The now-18-year-old is the first swimmer to take the honour since her Olympic teammate Penny Oleksiak did so in 2016.
While McIntosh matched Oleksiak’s Canadian record of four medals won at one Olympic Summer Games, she did something no Canadian athlete has ever done—win three gold medals at one Olympic Games.
With her silver medal in the women’s 400m freestyle on Day 1, McIntosh kickstarted Team Canada’s medal haul at Paris 2024, which grew to be the country’s second biggest ever at one Olympic Summer Games. It was the last time she would be beaten to the wall in an individual event at Paris La Défense Arena.
Two days later, McIntosh absolutely dominated the women’s 400m individual medley. She had entered the Games as the heavy gold medal favourite, having smashed her own world record at the Canadian Trials in May, becoming the first woman to break the 4:25 mark in the event. In the Olympic final, she finished nearly six seconds ahead of runner-up Katie Grimes of the United States for the largest margin of victory in the event at the Olympic Games in 40 years.
Three nights later, McIntosh won the women’s 200m butterfly, the event in which her mother Jill had become an Olympian at Los Angeles 1984, setting an Olympic record time of 2:03.03 in the process. When asked to pick her favourite medal moment, this one is it.
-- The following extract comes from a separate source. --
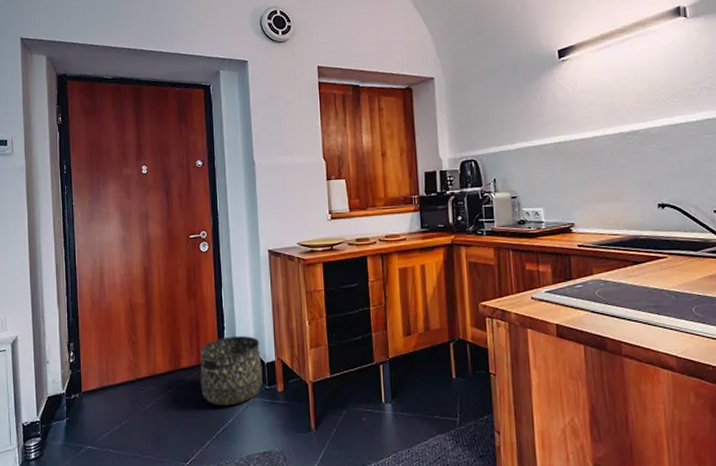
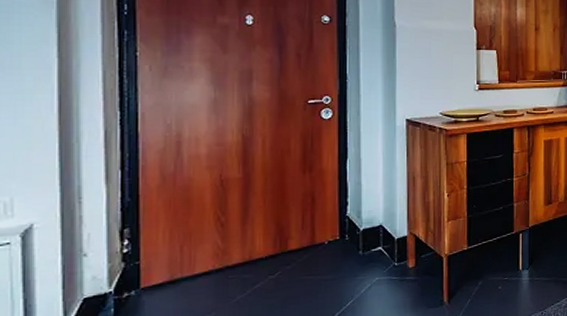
basket: present [200,336,263,406] -> none [314,211,391,289]

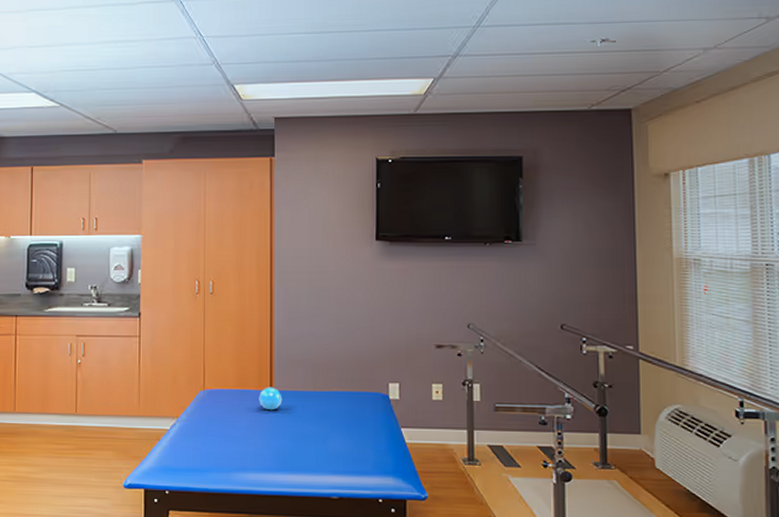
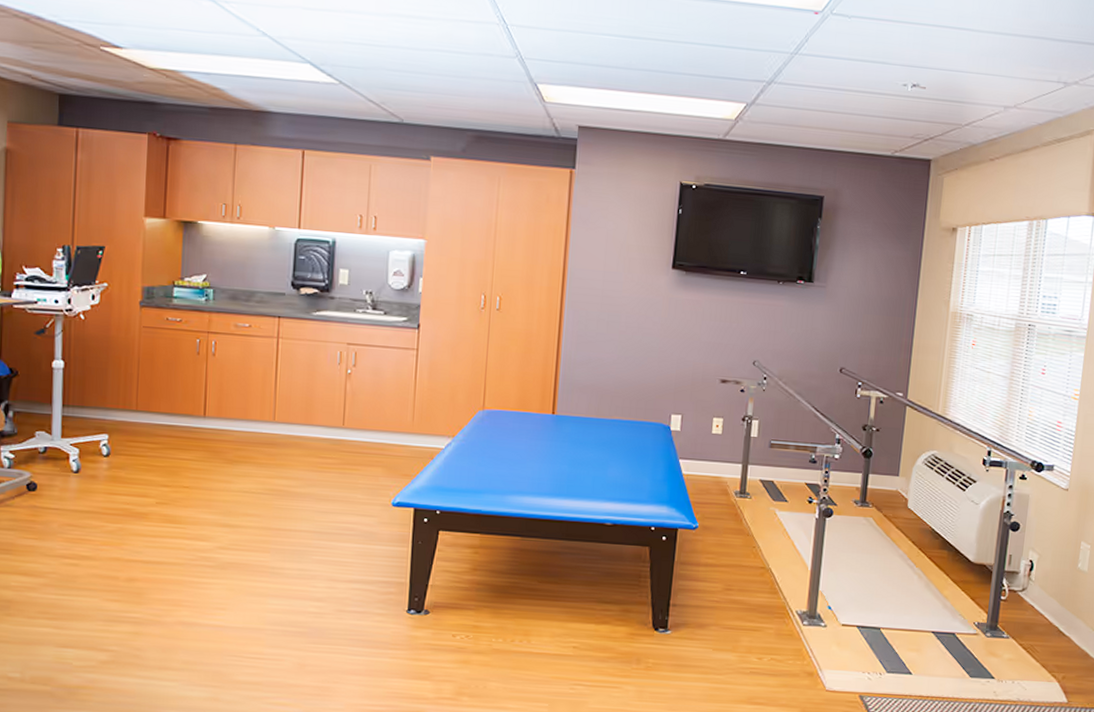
ball: present [259,387,282,411] -> none [540,411,564,435]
McIntosh made one more trip to the top step of the podium, winning her third gold of the Games in the 200m individual medley while putting her name on another Olympic record time of 2:06.56.
While her victories in the two prior events were almost expected—after all, she was a two-time world champion in both—then the last one, if not surprising, was perhaps not as certain. McIntosh hadn’t competed in the 200m IM much internationally and towards the end of a very demanding Olympic schedule was swimming in a stacked field of multiple gold medal contenders. But in her 12th race of the meet, McIntosh out-touched two-time reigning world champion Kate Douglass of the United States by 0.36 of a second.
When it came to selecting Team Canada’s Closing Ceremony flag bearers, the achievements of the then-17-year-old phenom made her an obvious choice to share the honour with another history-maker, gold medal hammer thrower Ethan Katzberg.
Now assuredly among the biggest names in the swimming world, McIntosh was recognized with inclusion on the TIME100 Next list, putting her alongside influential global leaders from many domains.
There were four other finalists under consideration by the national panel of journalists who voted on the Northern Star Award, which is administered by the Toronto Star. Those athletes were: Paris 2024 hammer throw gold medallist, Ethan Katzberg; last year’s award winner and Paris 2024 Olympian in basketball, Shai Gilgeous-Alexander; the PWHL’s first ever MVP, Natalie Spooner; and Edmonton Oilers captain and Stanley Cup playoffs MVP, Connor McDavid.